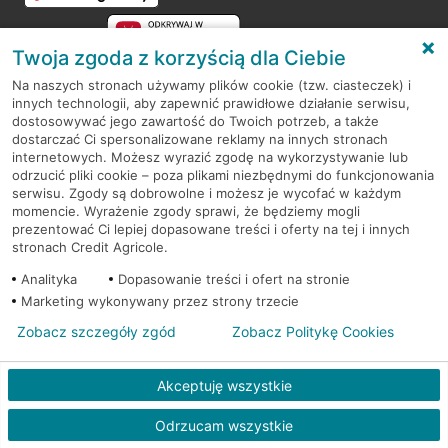
Twoja zgoda z korzyścią dla Ciebie
Na naszych stronach używamy plików cookie (tzw. ciasteczek) i
innych technologii, aby zapewnić prawidłowe działanie serwisu,
RODO
dostosowywać jego zawartość do Twoich potrzeb, a także
dostarczać Ci spersonalizowane reklamy na innych stronach
Regulamin serwisu
internetowych. Możesz wyrazić zgodę na wykorzystywanie lub
odrzucić pliki cookie – poza plikami niezbędnymi do funkcjonowania
Mapa serwisu
serwisu. Zgody są dobrowolne i możesz je wycofać w każdym
momencie. Wyrażenie zgody sprawi, że będziemy mogli
Polityka
Cookies
prezentować Ci lepiej dopasowane treści i oferty na tej i innych
stronach Credit Agricole.
Polityka prywatności
Analityka
Dopasowanie treści i ofert na stronie
Marketing wykonywany przez strony trzecie
Zobacz szczegóły zgód
Zobacz Politykę Cookies
© 2026 Credit Agricole Bank Polska S.A. Wszelkie prawa zastrzeżone
Akceptuję wszystkie
Odrzucam wszystkie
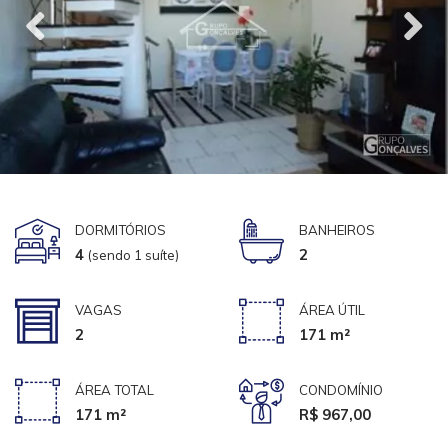
DORMITÓRIOS
BANHEIROS
4
2
(sendo 1 suíte)
VAGAS
ÁREA ÚTIL
2
171 m²
ÁREA TOTAL
CONDOMÍNIO
171 m²
R$ 967,00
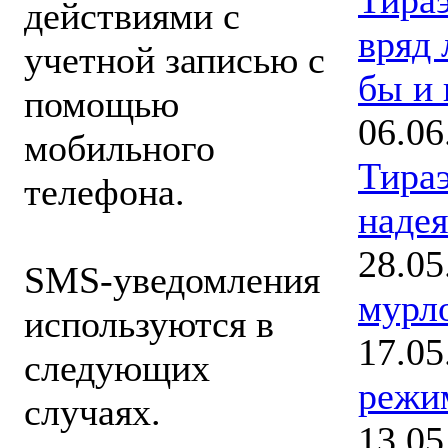
действиями с
вряд 
учетной записью с
бы и 
помощью
06.06
мобильного
Тира
телефона.
надея
28.05
SMS-уведомления
мурл
используются в
17.05
следующих
режи
случаях.
13.05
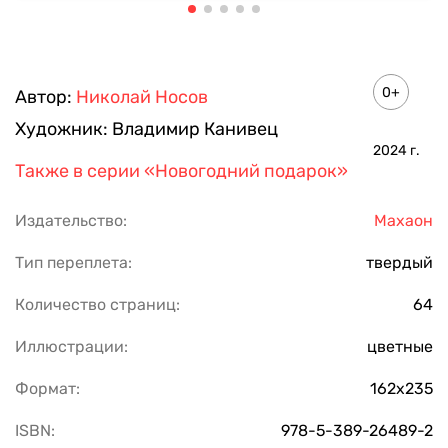
0+
Автор:
Николай Носов
Художник:
Владимир Канивец
2024
г.
Также в серии
«Новогодний подарок»
Издательство:
Махаон
Тип переплета:
твердый
Количество страниц:
64
Иллюстрации:
цветные
Формат:
162х235
ISBN:
978-5-389-26489-2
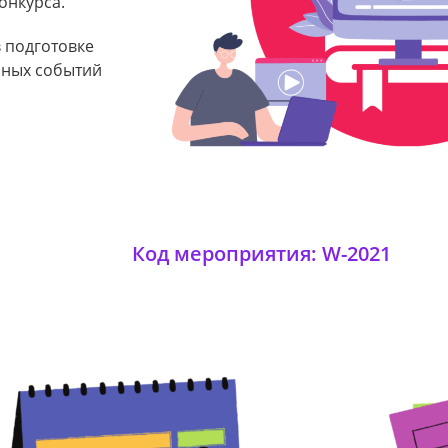
онкурса.
 подготовке
чных событий
Код мероприятия: W-2021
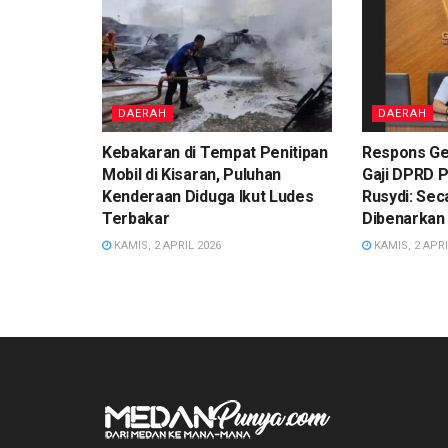
DAERAH
DAERAH
Kebakaran di Tempat Penitipan
Respons Ge
Mobil di Kisaran, Puluhan
Gaji DPRD 
Kenderaan Diduga Ikut Ludes
Rusydi: Sec
Terbakar
Dibenarkan
KAMIS, 2 APRIL 2026
KAMIS, 2 APRI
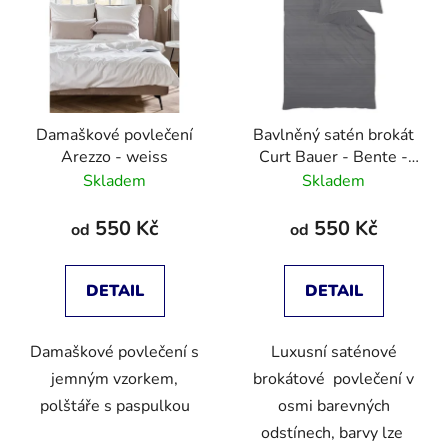
Damaškové povlečení
Bavlněný satén brokát
Arezzo - weiss
Curt Bauer - Bente -
stone
Skladem
Skladem
550 Kč
550 Kč
od
od
DETAIL
DETAIL
Damaškové povlečení s
Luxusní saténové
jemným vzorkem,
brokátové povlečení v
polštáře s paspulkou
osmi barevných
odstínech, barvy lze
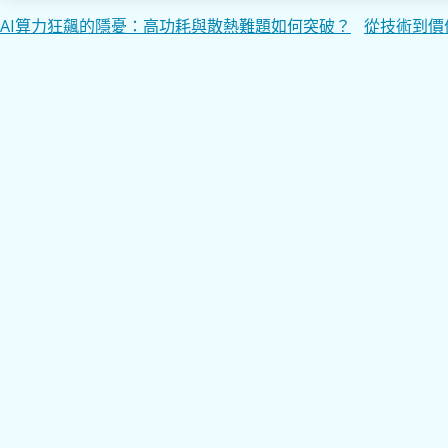
文
AI算力狂飆的隱憂：高功耗與散熱難題如何突破？
從技術到價
章
導
覽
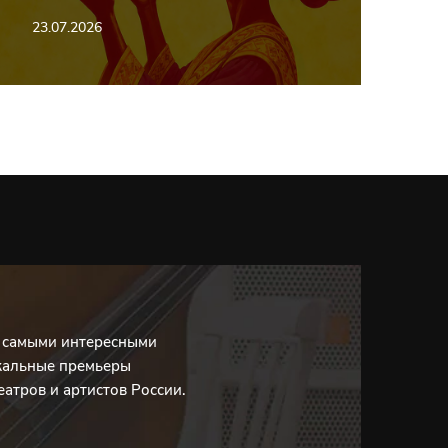
23.07.2026
с самыми интересными
кальные премьеры
еатров и артистов России.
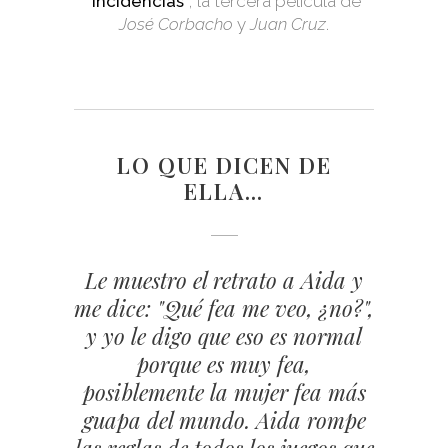
`
Incidencias
´, la tercera película de
José Corbacho
y
Juan Cruz
.
LO QUE DICEN DE
ELLA…
El cine es un lugar mejor desde
Le muestro el retrato a Aida y
Trabajé con ella cuando era
me dice: "Qué fea me veo, ¿no?",
que Aida llegó. A veces peco de
una niña de 14 años, pero ya
exagerado, pero en este caso me
una actriz, aunque tal vez ella
y yo le digo que eso es normal
quedaré corto seguro. El rostro
no lo sabía. Necesitaba una
porque es muy fea,
adolescente para interpretar a
posiblemente la mujer fea más
de Aida debería ser declarado
Patrimonio de la Humanidad,
guapa del mundo. Aida rompe
la niña protagonista de "El
las reglas de todos los juegos que
Embrujo de Shanghai". Tras un
porque es arte, elegancia,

■ **Description of the task**
Copy out every line of the data that contains the string "Agricole", matching case exactly.

■ **Result below**
stronach Credit Agricole.
© 2026 Credit Agricole Bank Polska S.A. Wszelkie prawa zastrzeżone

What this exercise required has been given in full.